School Works Through Threat Incident
Threats by students cannot be treated as a black-and-white matter. And that, explained a West Valley school official, is why a seventh-grade student at Centennial Middle School who threatened to kill another student was not suspended in the closing days of school.
“There’s nothing cut and dried about these situations,” said Gene Sementi, assistant principal. “If you try to make it black and white, and you throw them all out, well, that may be easy to defend, but it’s not necessarily best for families and kids.”
The situation at Centennial involved a girl who had been harassed by a boy, Sementi said. The boy had been told to stay away from her, but about a month later he’d begun to tease her again. In retaliation, Sementi said, the girl threatened to kill the boy.
Word of the threat traveled to other students, and finally surfaced when another girl told her parents she was scared to attend school with the girl who had made the threat.

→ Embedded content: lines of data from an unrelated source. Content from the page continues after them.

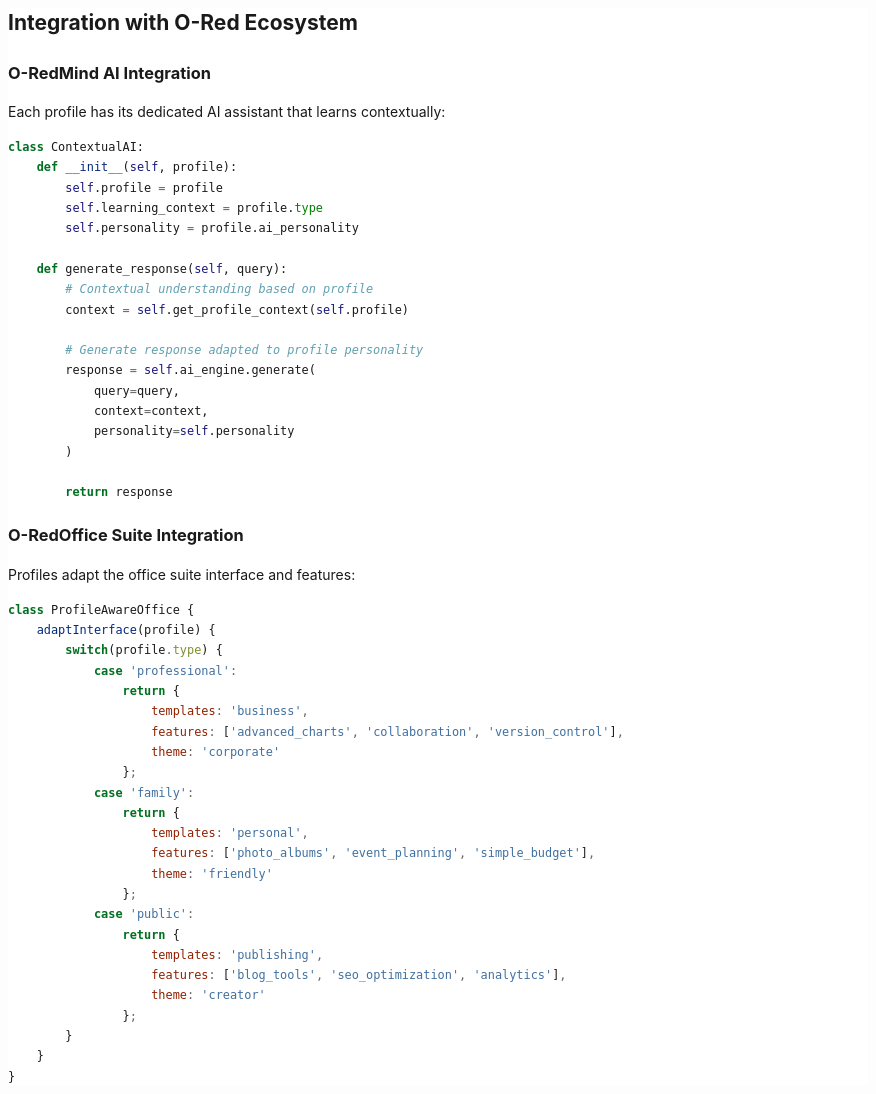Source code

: ## Integration with O-Red Ecosystem

### O-RedMind AI Integration

Each profile has its dedicated AI assistant that learns contextually:

```python
class ContextualAI:
    def __init__(self, profile):
        self.profile = profile
        self.learning_context = profile.type
        self.personality = profile.ai_personality
    
    def generate_response(self, query):
        # Contextual understanding based on profile
        context = self.get_profile_context(self.profile)
        
        # Generate response adapted to profile personality
        response = self.ai_engine.generate(
            query=query,
            context=context,
            personality=self.personality
        )
        
        return response
```

### O-RedOffice Suite Integration

Profiles adapt the office suite interface and features:

```javascript
class ProfileAwareOffice {
    adaptInterface(profile) {
        switch(profile.type) {
            case 'professional':
                return {
                    templates: 'business',
                    features: ['advanced_charts', 'collaboration', 'version_control'],
                    theme: 'corporate'
                };
            case 'family':
                return {
                    templates: 'personal',
                    features: ['photo_albums', 'event_planning', 'simple_budget'],
                    theme: 'friendly'
                };
            case 'public':
                return {
                    templates: 'publishing',
                    features: ['blog_tools', 'seo_optimization', 'analytics'],
                    theme: 'creator'
                };
        }
    }
}
```
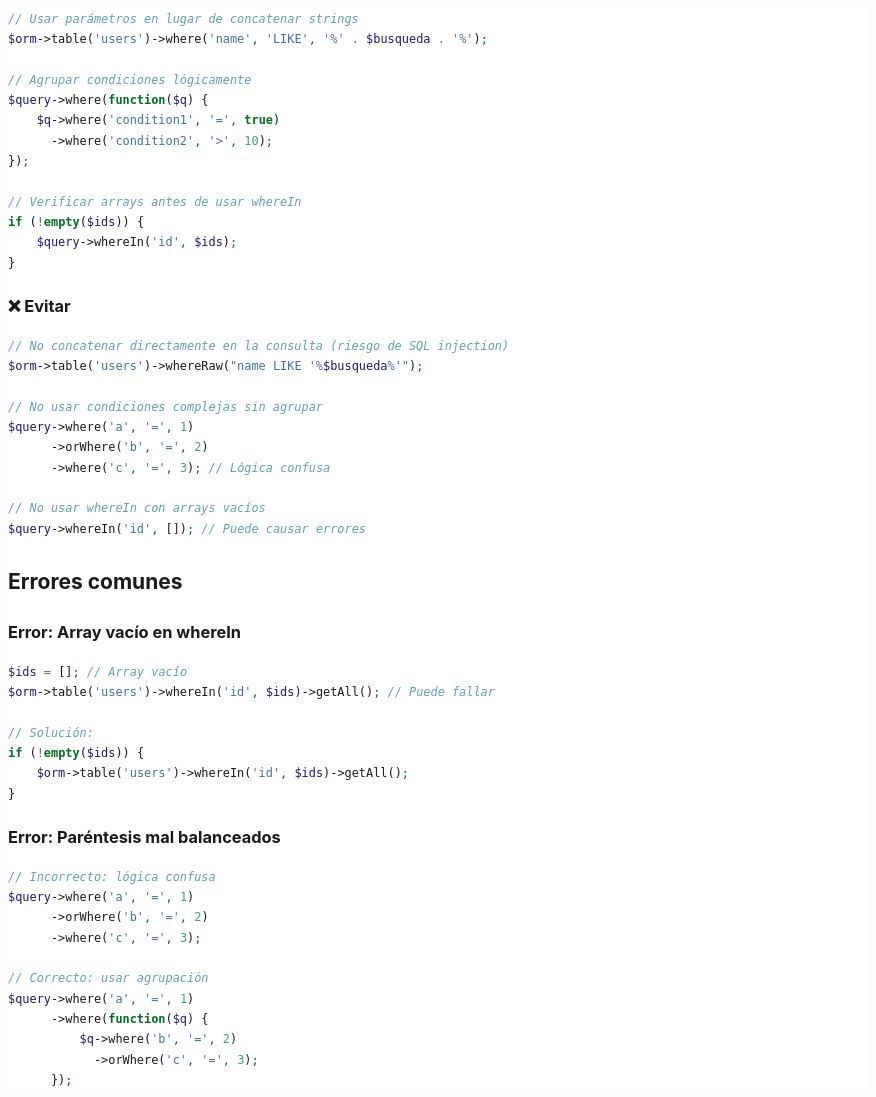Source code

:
 ```php
// Usar parámetros en lugar de concatenar strings
$orm->table('users')->where('name', 'LIKE', '%' . $busqueda . '%');

// Agrupar condiciones lógicamente
$query->where(function($q) {
    $q->where('condition1', '=', true)
      ->where('condition2', '>', 10);
});

// Verificar arrays antes de usar whereIn
if (!empty($ids)) {
    $query->whereIn('id', $ids);
}
```

### ❌ Evitar

```php
// No concatenar directamente en la consulta (riesgo de SQL injection)
$orm->table('users')->whereRaw("name LIKE '%$busqueda%'");

// No usar condiciones complejas sin agrupar
$query->where('a', '=', 1)
      ->orWhere('b', '=', 2)
      ->where('c', '=', 3); // Lógica confusa

// No usar whereIn con arrays vacíos
$query->whereIn('id', []); // Puede causar errores
```

## Errores comunes

### Error: Array vacío en whereIn
```php
$ids = []; // Array vacío
$orm->table('users')->whereIn('id', $ids)->getAll(); // Puede fallar

// Solución:
if (!empty($ids)) {
    $orm->table('users')->whereIn('id', $ids)->getAll();
}
```

### Error: Paréntesis mal balanceados
```php
// Incorrecto: lógica confusa
$query->where('a', '=', 1)
      ->orWhere('b', '=', 2)
      ->where('c', '=', 3);

// Correcto: usar agrupación
$query->where('a', '=', 1)
      ->where(function($q) {
          $q->where('b', '=', 2)
            ->orWhere('c', '=', 3);
      });
```
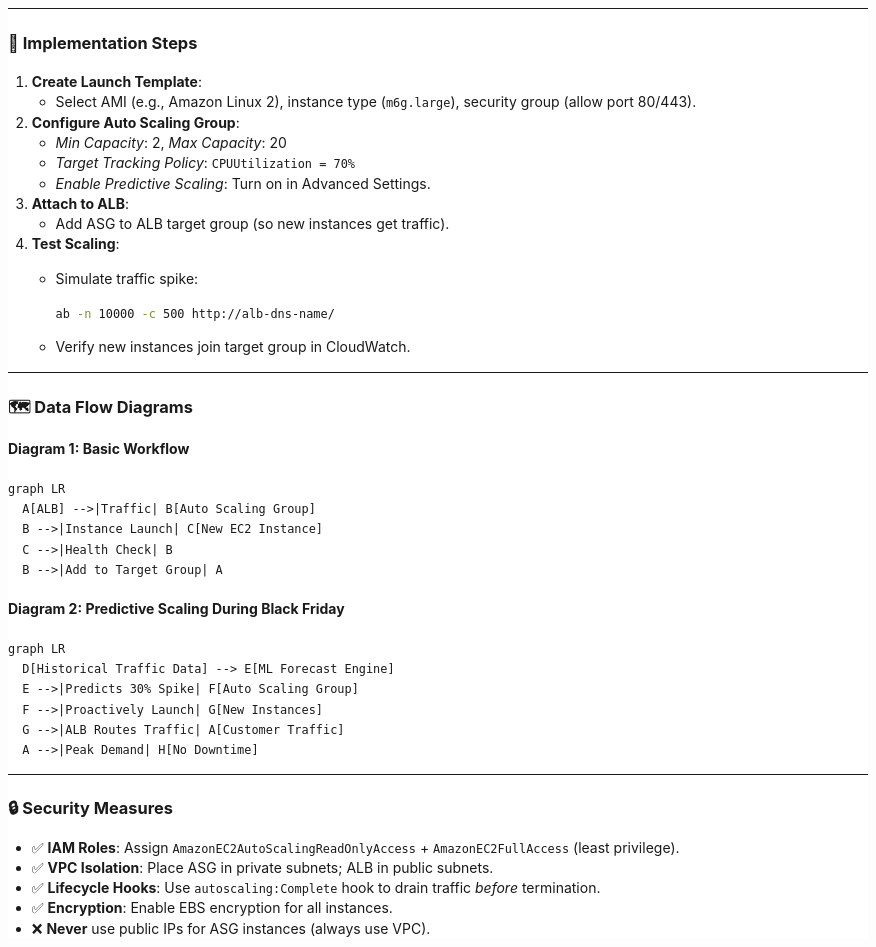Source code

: ***

### 👣 **Implementation Steps**

1. **Create Launch Template**:
   * Select AMI (e.g., Amazon Linux 2), instance type (`m6g.large`), security group (allow port 80/443).
2. **Configure Auto Scaling Group**:
   * _Min Capacity_: 2, _Max Capacity_: 20
   * _Target Tracking Policy_: `CPUUtilization = 70%`
   * _Enable Predictive Scaling_: Turn on in Advanced Settings.
3. **Attach to ALB**:
   * Add ASG to ALB target group (so new instances get traffic).
4. **Test Scaling**:
   *   Simulate traffic spike:

       ```bash
       ab -n 10000 -c 500 http://alb-dns-name/  
       ```
   * Verify new instances join target group in CloudWatch.

***

### 🗺️ **Data Flow Diagrams**

#### Diagram 1: Basic Workflow

```mermaid
graph LR
  A[ALB] -->|Traffic| B[Auto Scaling Group]
  B -->|Instance Launch| C[New EC2 Instance]
  C -->|Health Check| B
  B -->|Add to Target Group| A
```

#### Diagram 2: Predictive Scaling During Black Friday

```mermaid
graph LR
  D[Historical Traffic Data] --> E[ML Forecast Engine]
  E -->|Predicts 30% Spike| F[Auto Scaling Group]
  F -->|Proactively Launch| G[New Instances]
  G -->|ALB Routes Traffic| A[Customer Traffic]
  A -->|Peak Demand| H[No Downtime]
```

***

### 🔒 **Security Measures**

* ✅ **IAM Roles**: Assign `AmazonEC2AutoScalingReadOnlyAccess` + `AmazonEC2FullAccess` (least privilege).
* ✅ **VPC Isolation**: Place ASG in private subnets; ALB in public subnets.
* ✅ **Lifecycle Hooks**: Use `autoscaling:Complete` hook to drain traffic _before_ termination.
* ✅ **Encryption**: Enable EBS encryption for all instances.
* ❌ **Never** use public IPs for ASG instances (always use VPC).
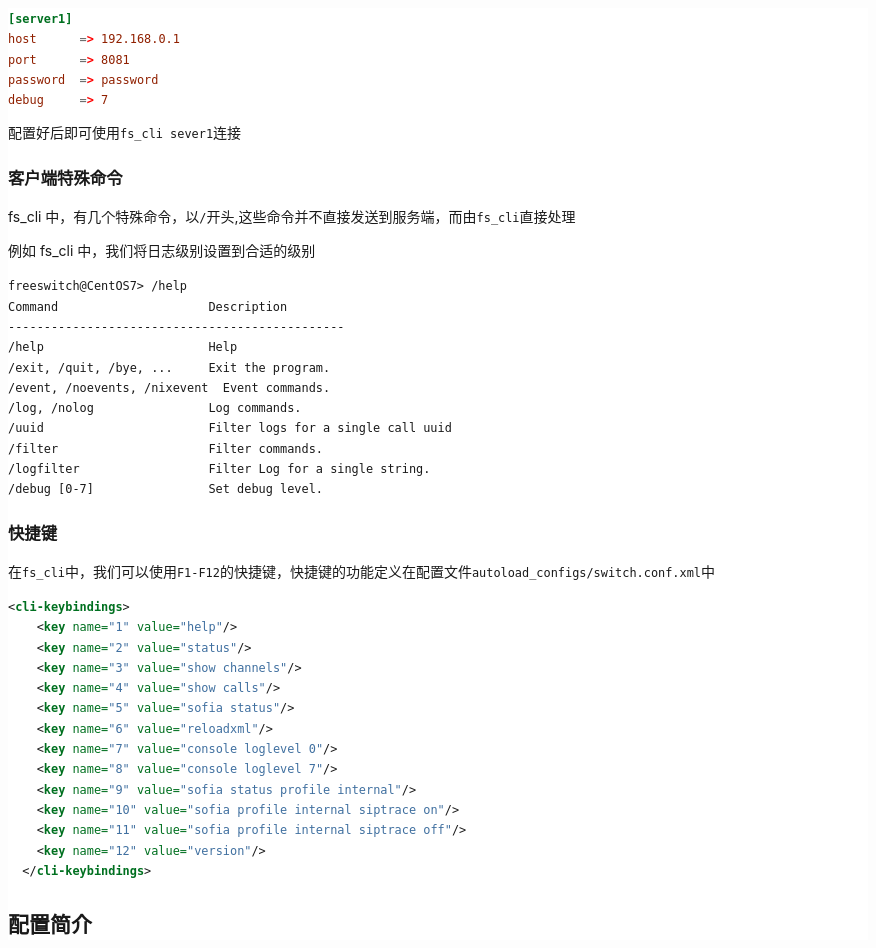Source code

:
 ```conf
[server1]
host      => 192.168.0.1
port      => 8081
password  => password
debug     => 7
```

配置好后即可使用`fs_cli sever1`连接

### 客户端特殊命令

fs_cli 中，有几个特殊命令，以`/`开头,这些命令并不直接发送到服务端，而由`fs_cli`直接处理

例如 fs_cli 中，我们将日志级别设置到合适的级别

```shell
freeswitch@CentOS7> /help
Command                     Description
-----------------------------------------------
/help                       Help
/exit, /quit, /bye, ...     Exit the program.
/event, /noevents, /nixevent  Event commands.
/log, /nolog                Log commands.
/uuid                       Filter logs for a single call uuid
/filter                     Filter commands.
/logfilter                  Filter Log for a single string.
/debug [0-7]                Set debug level.

```

### 快捷键

在`fs_cli`中，我们可以使用`F1-F12`的快捷键，快捷键的功能定义在配置文件`autoload_configs/switch.conf.xml`中

```xml
<cli-keybindings>
    <key name="1" value="help"/>
    <key name="2" value="status"/>
    <key name="3" value="show channels"/>
    <key name="4" value="show calls"/>
    <key name="5" value="sofia status"/>
    <key name="6" value="reloadxml"/>
    <key name="7" value="console loglevel 0"/>
    <key name="8" value="console loglevel 7"/>
    <key name="9" value="sofia status profile internal"/>
    <key name="10" value="sofia profile internal siptrace on"/>
    <key name="11" value="sofia profile internal siptrace off"/>
    <key name="12" value="version"/>
  </cli-keybindings>
```

## 配置简介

Those parents, Richard and Jeannie Jackson, alerted school officials.
“Thankfully. If they hadn’t then we never would have caught on to it,” Sementi said.
Investigation of the incident was delayed because the girl who made the threat was absent from school for several days. Once she returned, both students involved in the friction met with Sementi and he explained the seriousness of both offenses: harassment and making threats. By that time, only three days of the school year remained. The boy and girl were separated during the final days of school. Teachers were alerted.
“Ninety-five percent of the time, a threat like that would have meant immediate suspension,” Sementi said.
Asked if reaction to the threat was milder because the student was a girl, Sementi said, “It’s not a gender issue. It’s a kid-by-kid issue.”